THE PROBLEM – Say how many lines in the records contain "faces". The reply must consist of the number alone.

RECORDS –
[Start of section]
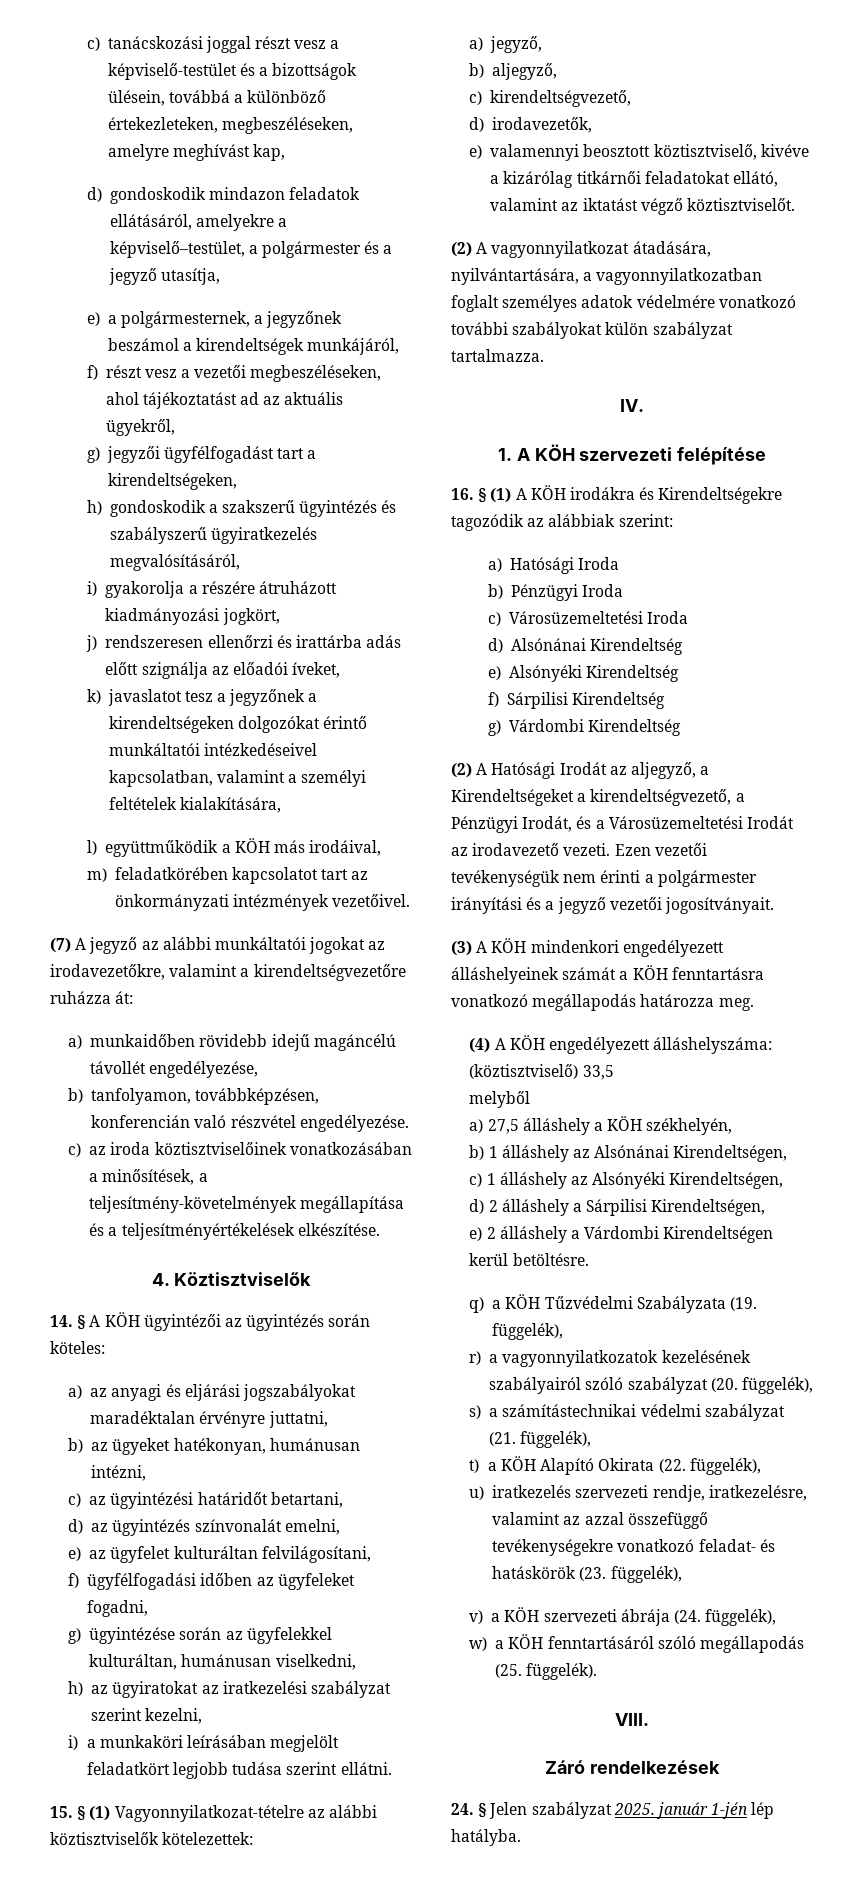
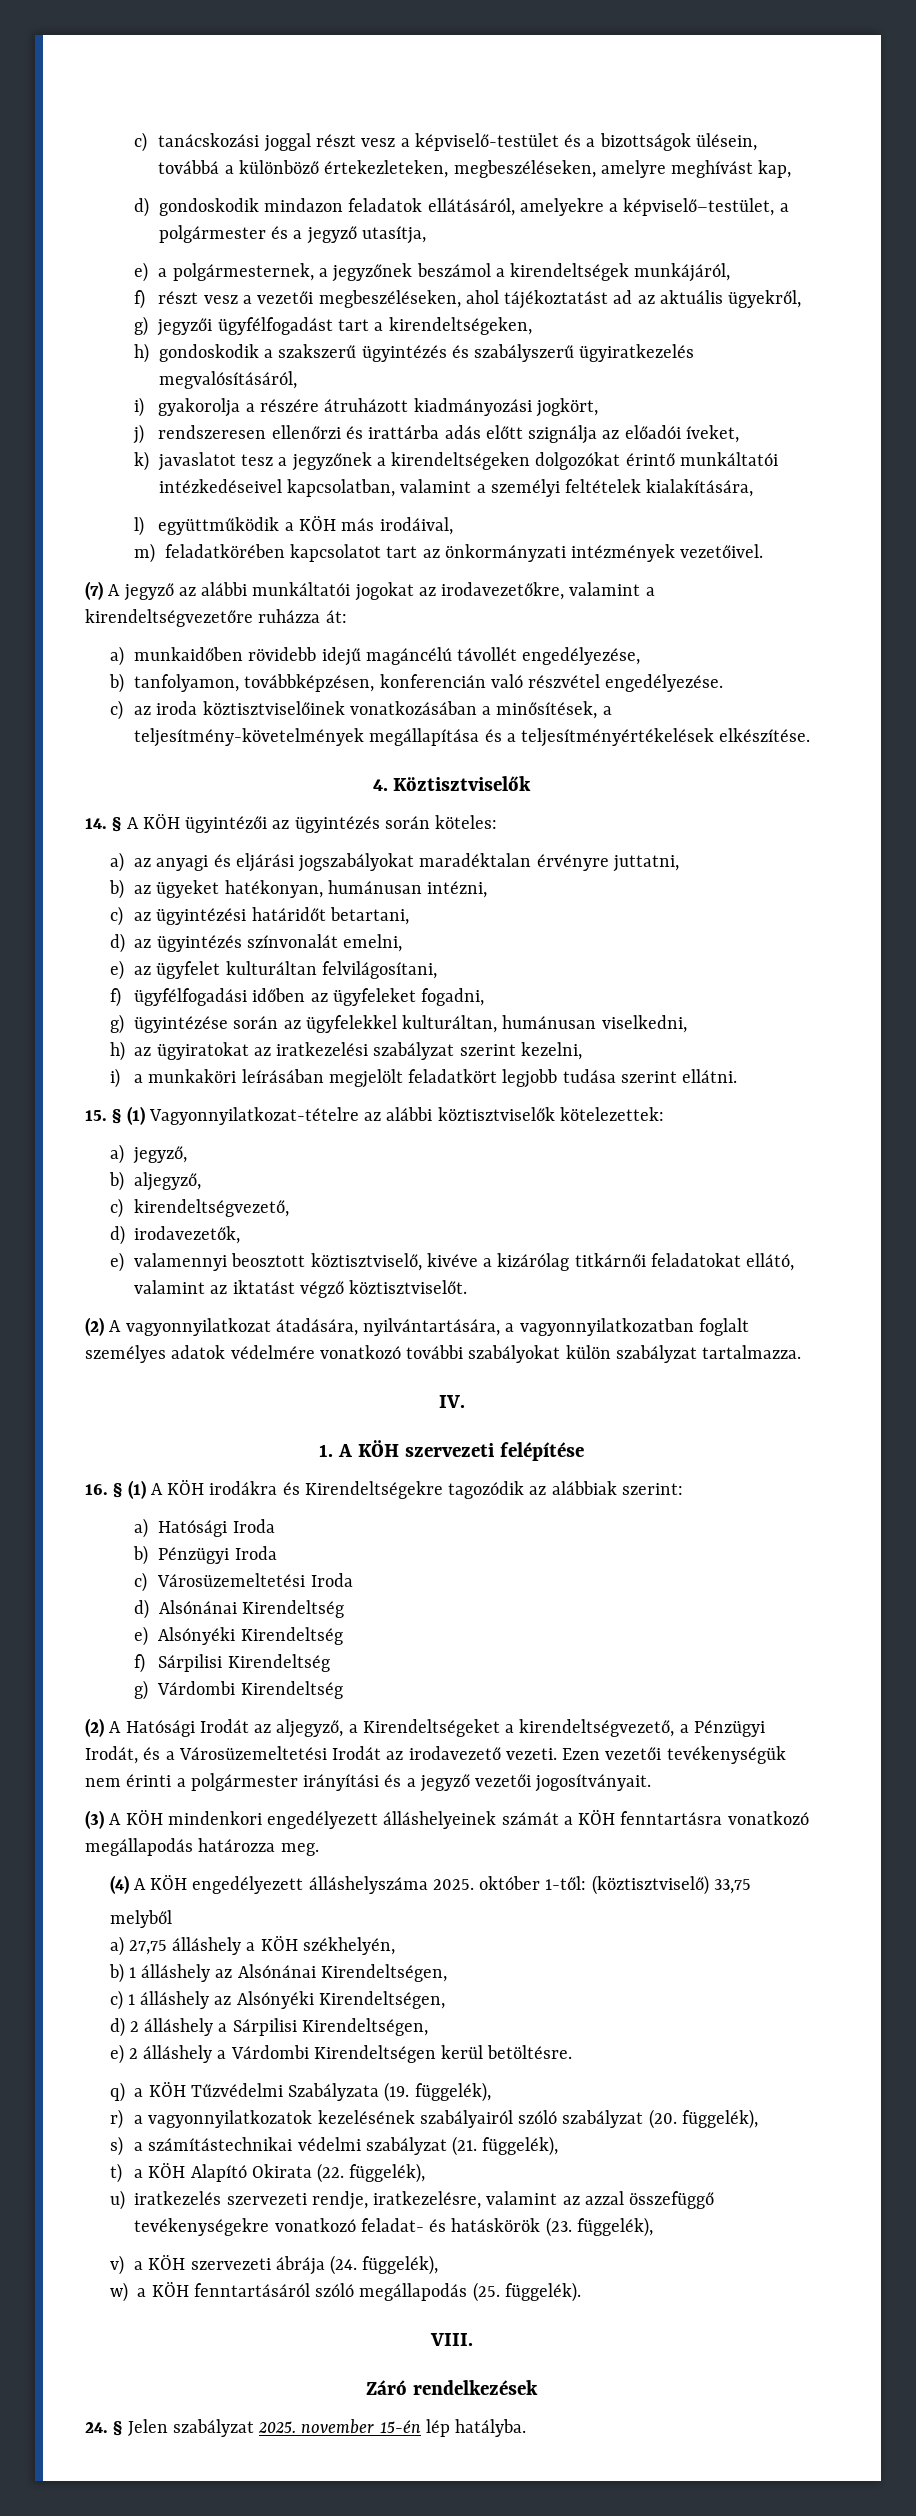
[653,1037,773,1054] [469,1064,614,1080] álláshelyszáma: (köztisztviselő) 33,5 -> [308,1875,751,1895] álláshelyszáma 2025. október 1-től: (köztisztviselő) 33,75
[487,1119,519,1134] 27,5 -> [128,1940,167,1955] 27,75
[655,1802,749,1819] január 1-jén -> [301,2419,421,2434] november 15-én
[End of section]
[Start of section]
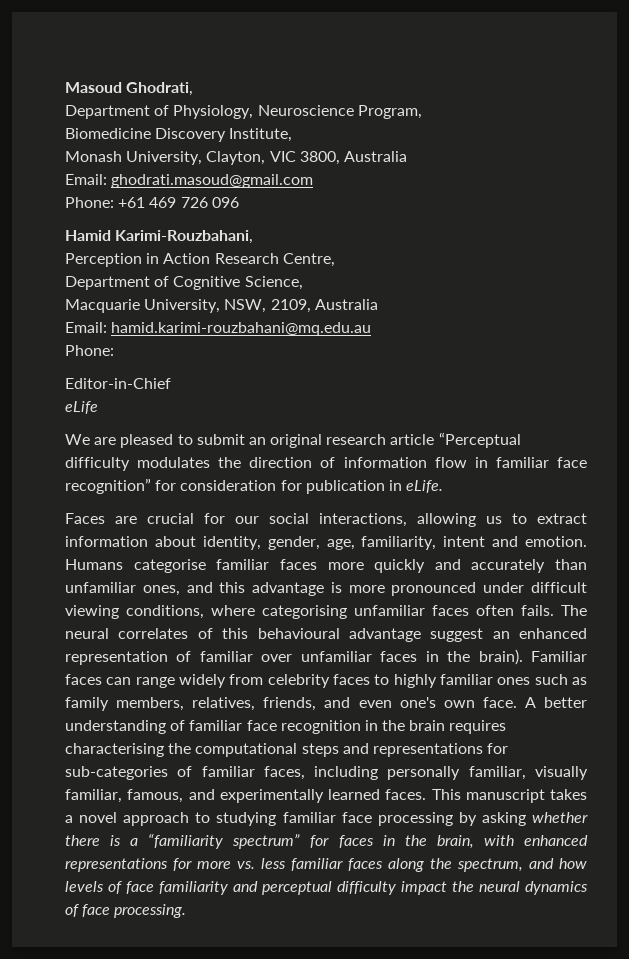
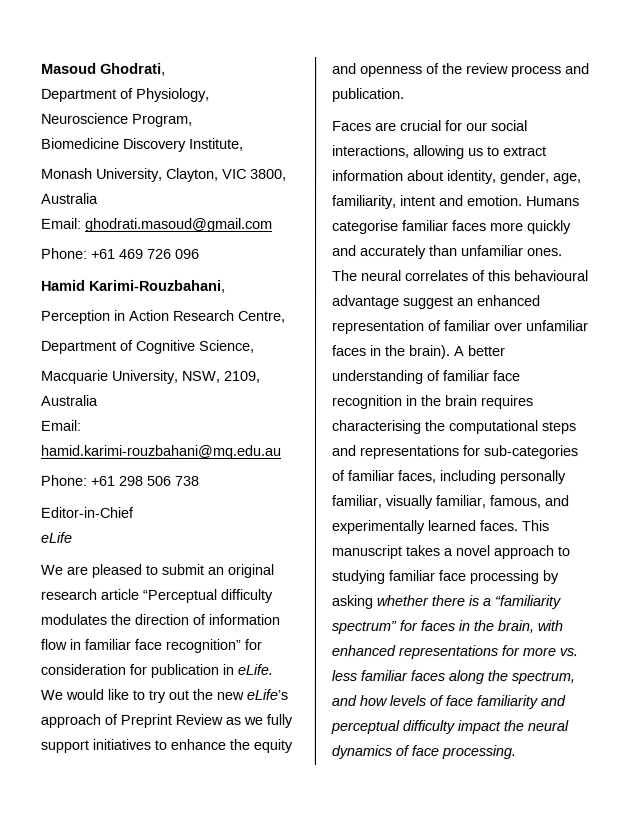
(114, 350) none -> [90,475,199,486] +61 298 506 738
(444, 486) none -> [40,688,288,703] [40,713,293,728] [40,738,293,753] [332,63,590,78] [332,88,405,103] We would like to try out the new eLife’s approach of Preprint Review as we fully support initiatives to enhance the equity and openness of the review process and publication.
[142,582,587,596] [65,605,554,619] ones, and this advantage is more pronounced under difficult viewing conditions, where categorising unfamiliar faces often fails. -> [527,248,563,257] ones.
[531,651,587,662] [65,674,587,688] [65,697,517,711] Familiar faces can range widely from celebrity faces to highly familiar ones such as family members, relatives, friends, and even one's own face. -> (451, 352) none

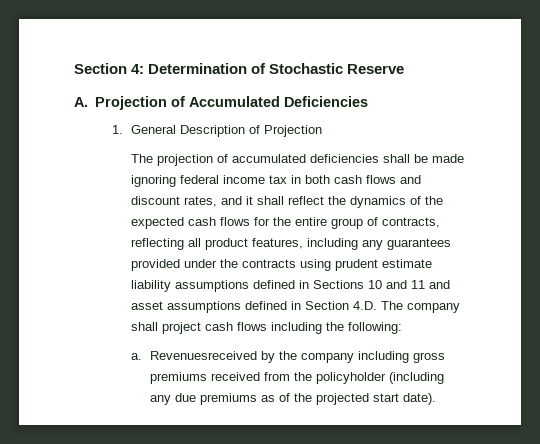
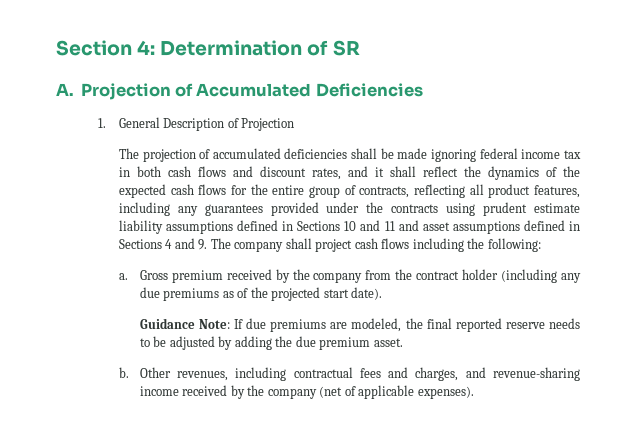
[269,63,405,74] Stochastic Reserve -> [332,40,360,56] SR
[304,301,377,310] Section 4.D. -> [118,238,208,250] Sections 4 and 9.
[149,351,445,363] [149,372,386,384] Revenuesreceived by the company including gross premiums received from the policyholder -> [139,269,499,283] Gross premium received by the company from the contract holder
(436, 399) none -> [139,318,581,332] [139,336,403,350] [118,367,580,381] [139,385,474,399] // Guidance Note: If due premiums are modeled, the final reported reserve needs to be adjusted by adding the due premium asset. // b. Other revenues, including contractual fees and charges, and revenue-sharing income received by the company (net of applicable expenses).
[End of section]
[Start of section]
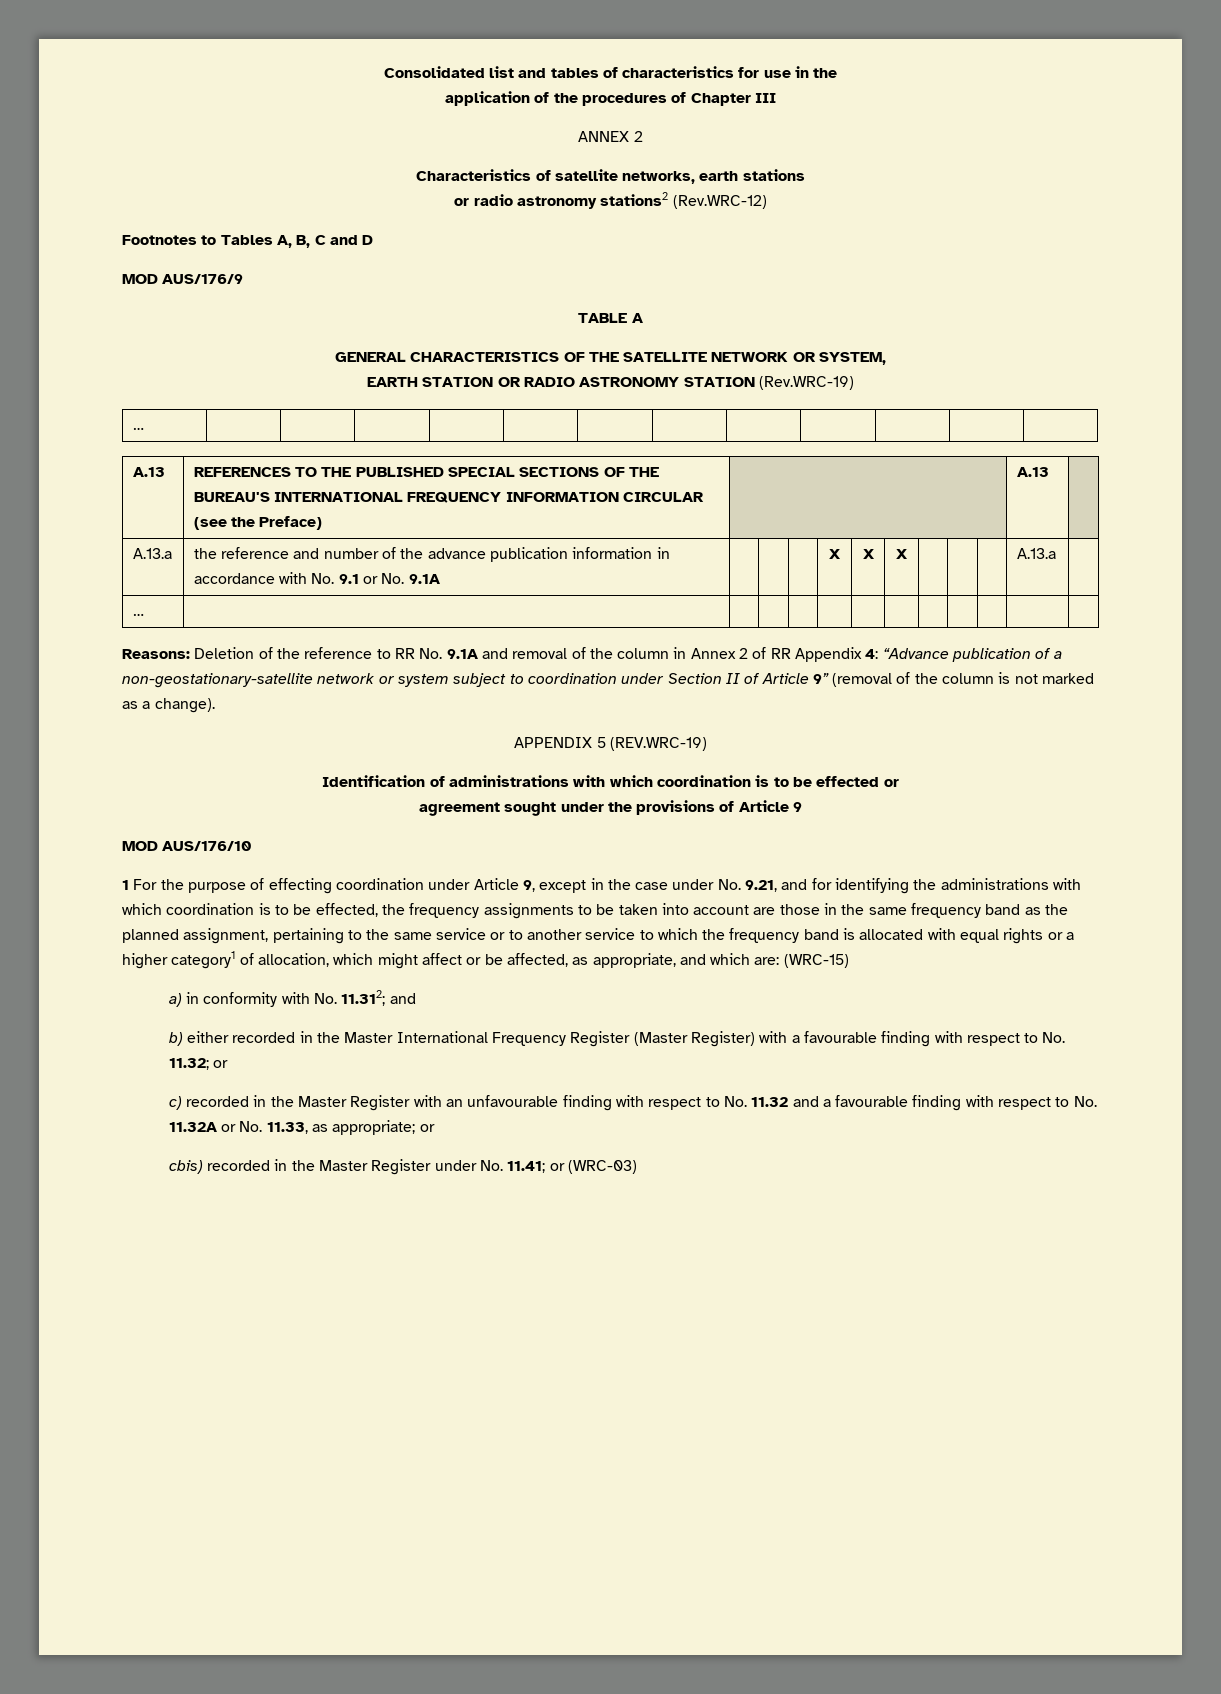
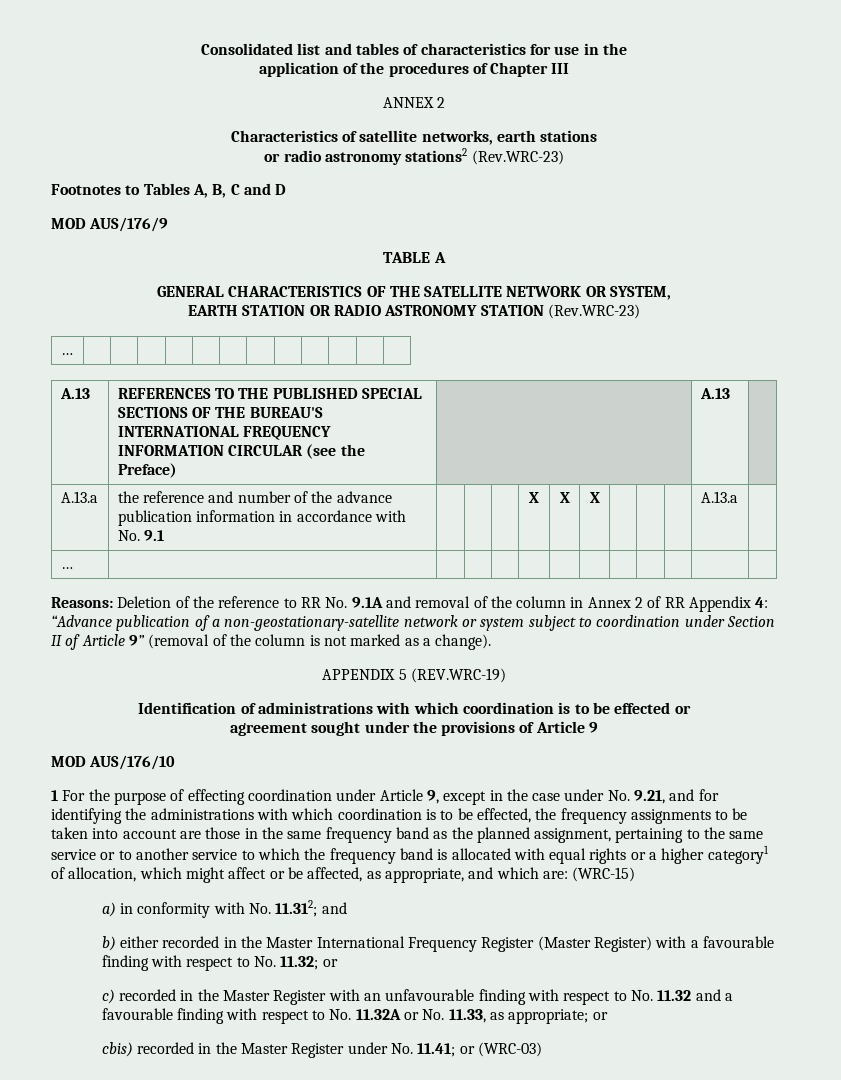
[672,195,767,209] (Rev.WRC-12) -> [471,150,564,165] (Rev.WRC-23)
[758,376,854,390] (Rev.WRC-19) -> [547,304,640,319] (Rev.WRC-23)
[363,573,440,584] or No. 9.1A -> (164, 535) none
[End of section]
OUTPUT FOR THIS TASK – 2